(Revision comparison data)
▽
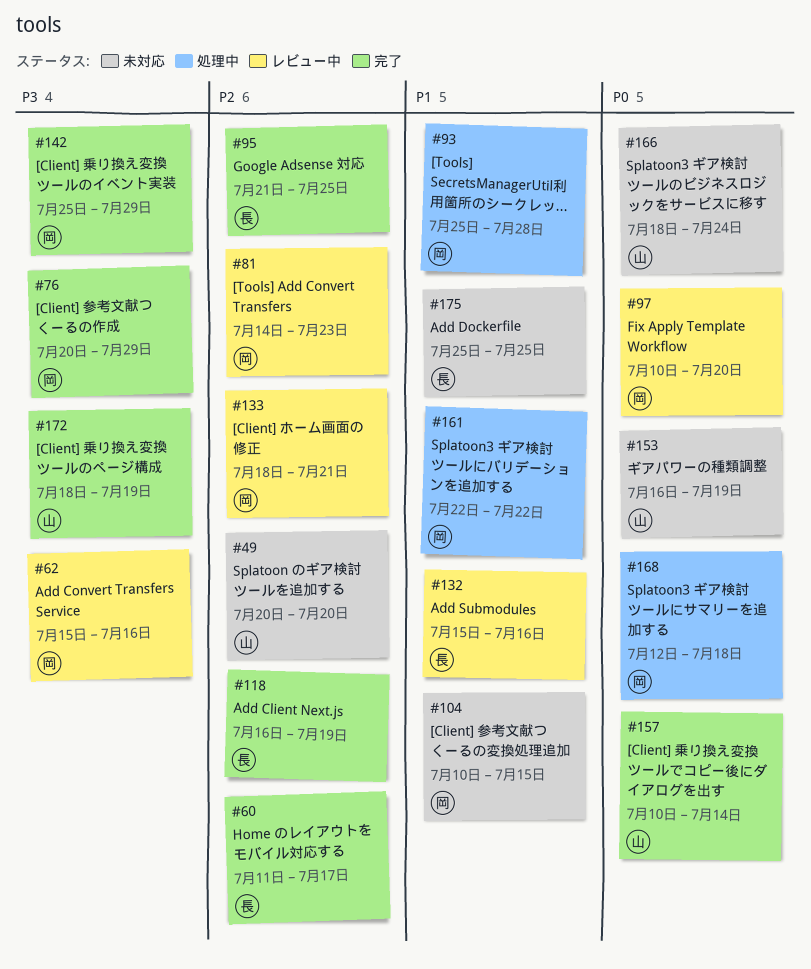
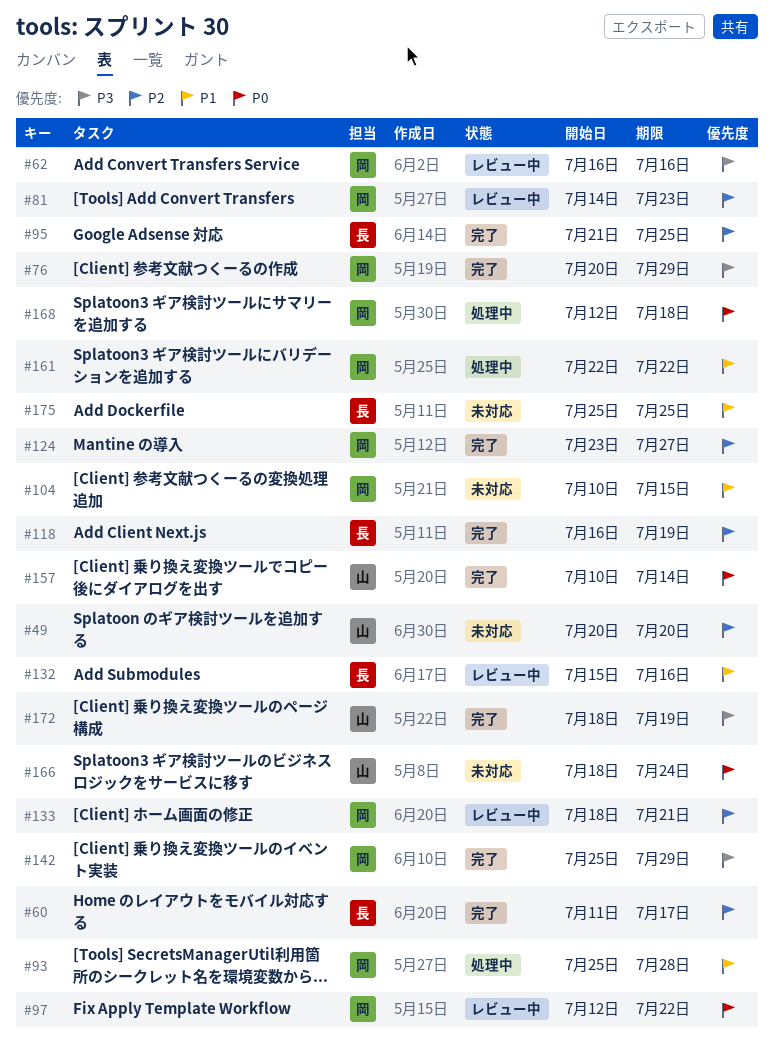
#62, start: Jul 15 -> Jul 16
#97, start: Jul 10 -> Jul 12
#97, due: Jul 20 -> Jul 22
#124: none -> present
#153: present -> none

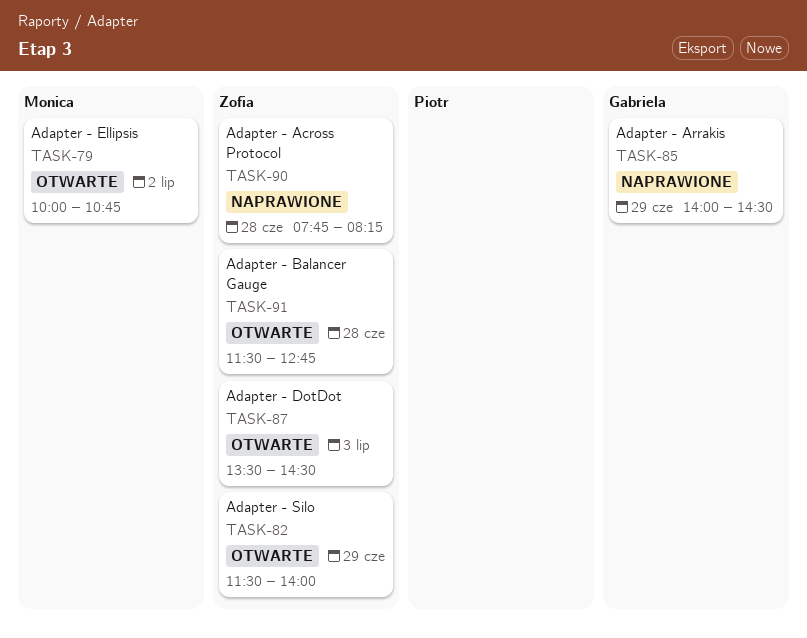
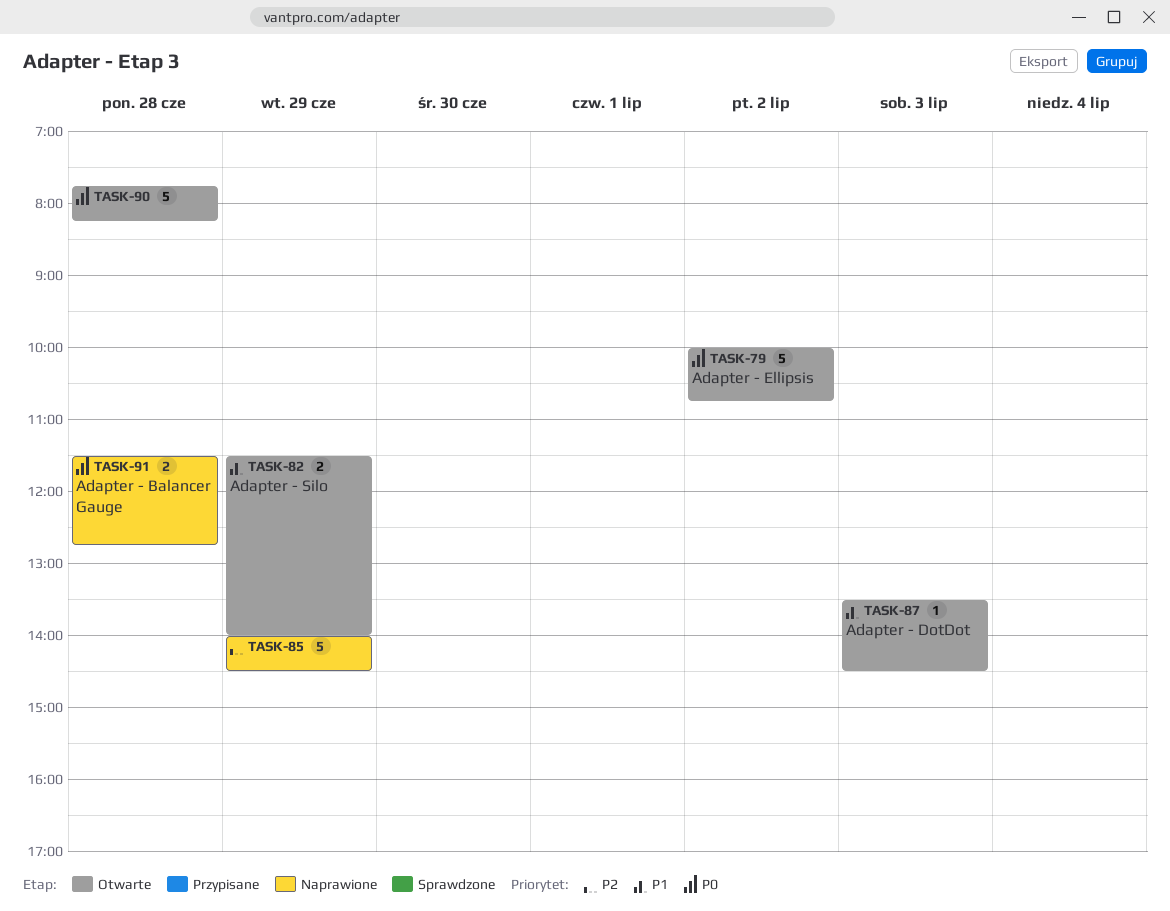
TASK-90, status: Naprawione -> Otwarte
TASK-91, status: Otwarte -> Naprawione

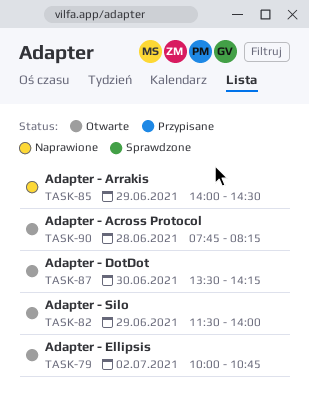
TASK-87, day: Jul 3 -> Jun 30
TASK-87, ends: 14:30 -> 14:15
TASK-91: present -> none

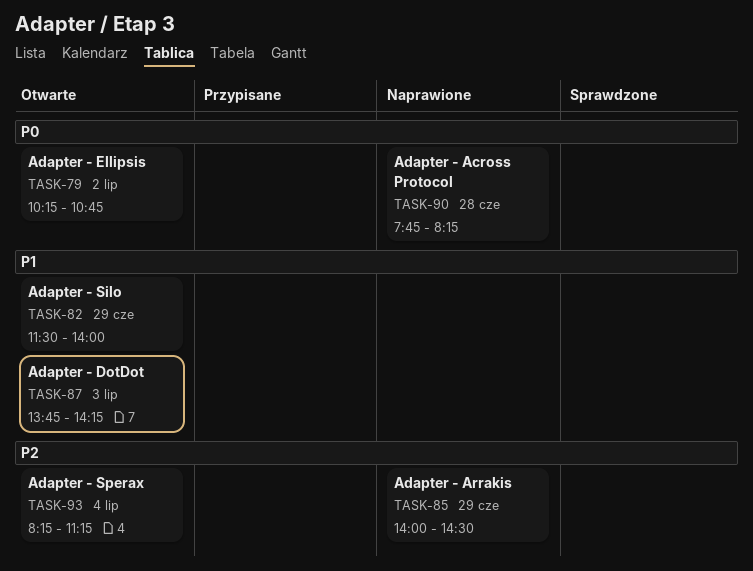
TASK-79, begins: 10:00 -> 10:15
TASK-87, day: Jun 30 -> Jul 3
TASK-87, begins: 13:30 -> 13:45
TASK-90, status: Otwarte -> Naprawione
TASK-93: none -> present

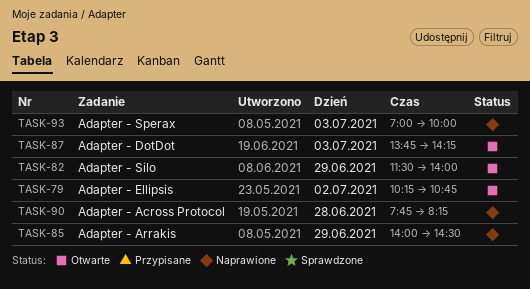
TASK-93, status: Otwarte -> Naprawione
TASK-93, day: Jul 4 -> Jul 3
TASK-93, begins: 08:15 -> 07:00
TASK-93, ends: 11:15 -> 10:00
△
▸ Your instructions: The copy you give must repeat each record character for character, but it must not include the pictures.

▸ Exercise answer:
#62, start: Jul 15 -> Jul 16
#97, start: Jul 10 -> Jul 12
#97, due: Jul 20 -> Jul 22
#124: none -> present
#153: present -> none

TASK-90, status: Naprawione -> Otwarte
TASK-91, status: Otwarte -> Naprawione

TASK-87, day: Jul 3 -> Jun 30
TASK-87, ends: 14:30 -> 14:15
TASK-91: present -> none

TASK-79, begins: 10:00 -> 10:15
TASK-87, day: Jun 30 -> Jul 3
TASK-87, begins: 13:30 -> 13:45
TASK-90, status: Otwarte -> Naprawione
TASK-93: none -> present

TASK-93, status: Otwarte -> Naprawione
TASK-93, day: Jul 4 -> Jul 3
TASK-93, begins: 08:15 -> 07:00
TASK-93, ends: 11:15 -> 10:00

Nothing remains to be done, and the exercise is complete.